Elasticsearch versions 1.4.2 and earlier vulnerable to malware infections

Two old vulnerabilities were exploited, allegedly by Chinese hackers

The Cisco network security and ethical hacking teams recently detected intrusions from malicious hackers by targeting Elasticsearch clusters to exploit previously reported vulnerabilities to perform various malicious actions such as malware injection and cryptocurrency mining, reported experts from the International Institute of Cyber Security.

“Hackers are attacking users in versions 1.4.2 and earlier,” the network security experts mentioned, after posting a report of the activity detected by a honeypot.

Given the techniques of attack used, experts believe that this group of hackers could be originating in China. In the attack were exploited two vulnerabilities discovered in the years 2014 and 2015, used to pass scripts to the search queries, which allowed OS hackers to access the older computers and deploy the payload. Elasticsearch 1.4.2 was released at the end of 2014.

“The 2014 vulnerability (CVE-2014-3120) allows attackers to execute arbitrary MVEL expressions, while the 2015 vulnerability (CVE-2015-1427) allows hackers to bypass sandbox environments to run arbitrary shell commands through a complex script,” network security experts mention.

Security teams added: “The first payload delivered invokes wget to download a bash script, while the second uses a confusing JavaScript to invoke bash and download the same script with wget. This is probably an attempt to make the exploit functional on multiple platforms.”
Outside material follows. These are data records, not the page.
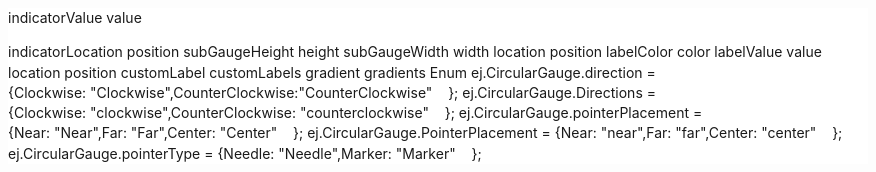 indicatorValue</td><td>
value</td><td>
</td></tr>
<tr>
<td>
indicatorLocation</td><td>
position</td><td>
</td></tr>
<tr>
<td>
subGaugeHeight</td><td>
height</td><td>
</td></tr>
<tr>
<td>
subGaugeWidth</td><td>
width</td><td>
</td></tr>
<tr>
<td>
location</td><td>
position</td><td>
</td></tr>
<tr>
<td>
labelColor</td><td>
color</td><td>
</td></tr>
<tr>
<td>
labelValue</td><td>
value</td><td>
</td></tr>
<tr>
<td>
location</td><td>
position</td><td>
</td></tr>
<tr>
<td>
customLabel</td><td>
customLabels</td><td>
</td></tr>
<tr>
<td>
gradient</td><td>
gradients</td><td>
</td></tr>
<tr>
<td rowspan = "12">
Enum</td><td>
ej.CircularGauge.direction = {Clockwise: "Clockwise",CounterClockwise:"CounterClockwise"    };</td><td>
ej.CircularGauge.Directions = {Clockwise: "clockwise",CounterClockwise: "counterclockwise"    };</td><td>
</td></tr>
<tr>
<td>
ej.CircularGauge.pointerPlacement = {Near: "Near",Far: "Far",Center: "Center"    };</td><td>
ej.CircularGauge.PointerPlacement = {Near: "near",Far: "far",Center: "center"    };</td><td>
</td></tr>
<tr>
<td>
ej.CircularGauge.pointerType = {Needle: "Needle",Marker: "Marker"    };</td><td>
A Cisco official reported some of the incidents caused by this attack: “We have encountered cases of denial-of-service (DoS) attacks, cryptocurrency mining, and attempts to integrate compromised systems to botnets”.

Although the experts did not explicitly attribute the attack to Chinese hacker groups, in their report they specified that the numerical identifier of an account of the Chinese social network QQ was seen in one of the commands executed by one of the payloads of the attack.

“We analyzed the public account activity of 952135763 and found several posts related to cybersecurity and exploiting vulnerabilities, although we found nothing related to this particular attack. Although these details could provide information to find the hackers responsible for the attack, we do not yet have enough information to know the attackers,” the experts concluded.